Exercise tasks:
a - Using the article on the Three Arrows Capital founders' new exchange, answer each question.
(i) How much money are Su Zhu and Kyle Davies seeking to raise for GTX?
(ii) In what location did CoinFLEX file for restructuring?
(iii) In which month did FTX collapse?
b - Pick up the article on the Three Arrows Capital founders' new exchange and extend it past its final line.

Supplied text:
╔══

The founders of cryptocurrency hedge fund Three Arrows Capital, which saddled investors and lenders with potentially billions of dollars of losses when it imploded last year, are seeking money for a new venture. Judging by reactions on Crypto Twitter, they face an uphill battle.
Su Zhu and Kyle Davies are seeking to raise about US$25 million ($33.0 million) for a crypto exchange called GTX that will focus on trading in crypto claims, according to a pitch deck for the proposed business seen by Bloomberg News. They’re teaming up with the founders of CoinFLEX, a digital-asset exchange that filed for restructuring in the Seychelles in August.
The irony that Zhu and Davies — who spent months publicly sparring with 3AC liquidators working to recover assets for creditors — want to get into the business of crypto claims wasn’t lost on detractors. Many tweets centred on the similarity between GTX’s proposed name and FTX, the crypto exchange that collapsed in November and whose founder, Sam Bankman-Fried, has been charged with crimes including fraud.
Imagine watching FTX fail after seeing your own company fail and then choosing to try to launch an exchange and name it “GTX” which is a single letter from being “FTX.”
Whoever is running this simulation loves trolling us.

╚══

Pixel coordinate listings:
╔══

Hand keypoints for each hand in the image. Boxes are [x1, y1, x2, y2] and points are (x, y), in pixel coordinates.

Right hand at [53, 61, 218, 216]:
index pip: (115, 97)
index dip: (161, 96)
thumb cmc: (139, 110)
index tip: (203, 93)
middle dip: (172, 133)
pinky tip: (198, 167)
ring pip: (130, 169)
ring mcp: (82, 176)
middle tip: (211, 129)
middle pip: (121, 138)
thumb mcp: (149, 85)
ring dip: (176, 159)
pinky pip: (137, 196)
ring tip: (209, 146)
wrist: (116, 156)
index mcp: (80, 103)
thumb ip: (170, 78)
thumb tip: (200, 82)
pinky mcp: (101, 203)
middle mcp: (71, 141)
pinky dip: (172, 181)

╚══
╔══

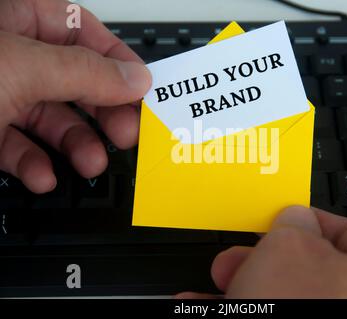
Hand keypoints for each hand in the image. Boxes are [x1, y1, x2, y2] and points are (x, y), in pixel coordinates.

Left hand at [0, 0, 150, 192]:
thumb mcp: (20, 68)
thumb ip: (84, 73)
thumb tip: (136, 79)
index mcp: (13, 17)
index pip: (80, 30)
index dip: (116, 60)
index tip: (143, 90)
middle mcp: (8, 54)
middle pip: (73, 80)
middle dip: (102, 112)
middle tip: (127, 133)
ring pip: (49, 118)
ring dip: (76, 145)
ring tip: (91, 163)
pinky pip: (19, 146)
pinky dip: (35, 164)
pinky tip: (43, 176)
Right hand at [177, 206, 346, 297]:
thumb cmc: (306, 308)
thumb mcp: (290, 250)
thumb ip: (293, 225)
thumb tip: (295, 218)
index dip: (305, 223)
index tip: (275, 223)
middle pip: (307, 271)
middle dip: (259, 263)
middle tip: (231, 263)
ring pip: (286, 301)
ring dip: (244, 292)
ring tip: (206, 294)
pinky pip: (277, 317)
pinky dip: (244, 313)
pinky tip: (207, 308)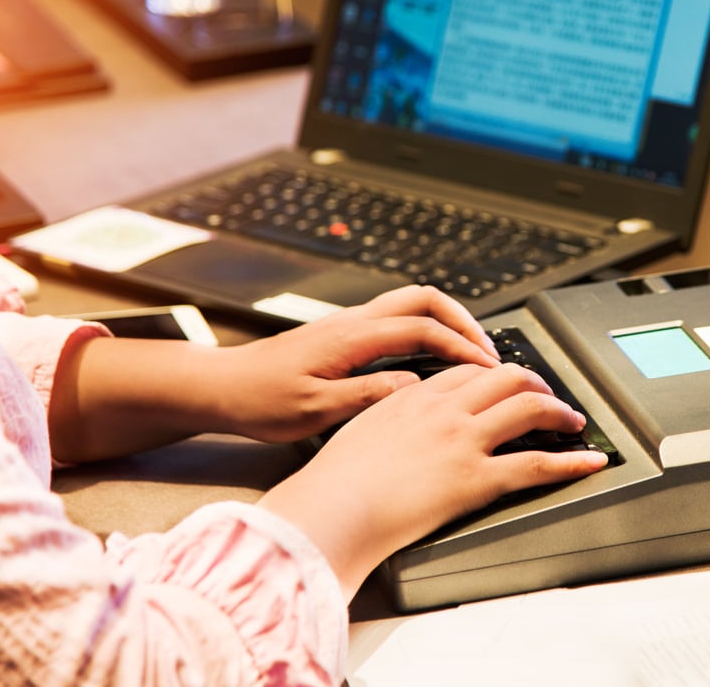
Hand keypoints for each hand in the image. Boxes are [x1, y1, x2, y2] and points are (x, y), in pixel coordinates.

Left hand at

╚══
╔══

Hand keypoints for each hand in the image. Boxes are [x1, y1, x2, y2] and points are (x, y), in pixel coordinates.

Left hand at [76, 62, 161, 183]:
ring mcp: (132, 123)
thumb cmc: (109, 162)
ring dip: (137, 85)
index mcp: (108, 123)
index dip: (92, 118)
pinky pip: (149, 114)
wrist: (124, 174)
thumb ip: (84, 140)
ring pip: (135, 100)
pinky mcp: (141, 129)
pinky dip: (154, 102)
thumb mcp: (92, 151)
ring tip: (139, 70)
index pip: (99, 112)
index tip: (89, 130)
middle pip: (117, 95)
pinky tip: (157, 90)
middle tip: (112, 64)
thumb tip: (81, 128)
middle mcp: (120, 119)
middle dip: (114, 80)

╚══

Set of answers:
a -
(i) About US$25 million ($33.0 million)
(ii) The Seychelles
(iii) November

b -
Zhu and Davies’ proposed venture “is akin to arsonists returning to the scene of the crime and offering to charge their victims for buckets of water,” Nic Carter, a partner at crypto venture capital firm Castle Island Ventures, said in an email.
The founder of Wintermute, one of the largest crypto market makers, went as far as to suggest that any investors in the planned fundraising might jeopardize their relationship with his firm.
See also: Terraform Labs co-founder arrested and charged with fraud
And since we are talking about cancelling stuff, if you are investing into coinflex/3ac "exchange" you might find it a bit more difficult to work with wintermute in future (on the relationship building side)
Davies and Zhu declined to comment. “We are focused on building, adding new products and asset classes so that more people have access to financial markets,” CoinFLEX co-founder Sudhu Arumugam said.
As news of the fundraising began spreading online on Monday, the outpouring of vitriol was such that CoinFLEX released a statement to “clarify misconceptions” about the proposed venture. Among points, it stressed: The firm won’t be called GTX, which was chosen as a “placeholder name,” according to the release.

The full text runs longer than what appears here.